Because of these observations, there would appear to be a strong case for robust pre pandemic planning given that the memories of such difficult circumstances are relatively fresh in our minds. The key issues in the COVID pandemic centred on resource allocation and the difficulties of adopting measures such as a frailty index (which was never utilised) when considering the utility or otherwise of providing respiratory support and in some cases limiting admission to intensive care beds.
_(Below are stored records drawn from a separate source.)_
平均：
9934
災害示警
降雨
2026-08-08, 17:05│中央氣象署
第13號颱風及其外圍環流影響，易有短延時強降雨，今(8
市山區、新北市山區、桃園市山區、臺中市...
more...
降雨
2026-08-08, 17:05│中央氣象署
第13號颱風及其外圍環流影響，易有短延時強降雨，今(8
In the context of neurosurgery, it may be necessary to consider limiting the availability of certain neurosurgical services (as occurred in the COVID pandemic but in a very ad hoc fashion and unplanned fashion) or perhaps reconsider the utility or otherwise of performing procedures that commit very restricted resources, such as intensive care beds, to patients who are arguably receiving limited long-term benefit. In these circumstances, the decision-making paradigm is challenging and there are several ethically disparate viewpoints that need to be reconciled, which include futility, utilitarianism and the Rule of rescue.

Biography

Previous State-wide Director of Neurosurgery in Western Australia, a fellow of the Royal College of Surgeons of England, The Australasian college of Surgeons and a member of the Neurological Society of Australasia. Past member of the Neurosurgical training Board of Australia and Past Chief Examiner for the FRACS in Neurosurgery. Current interests involve clinical ethics and stem cell driven cranial reconstruction.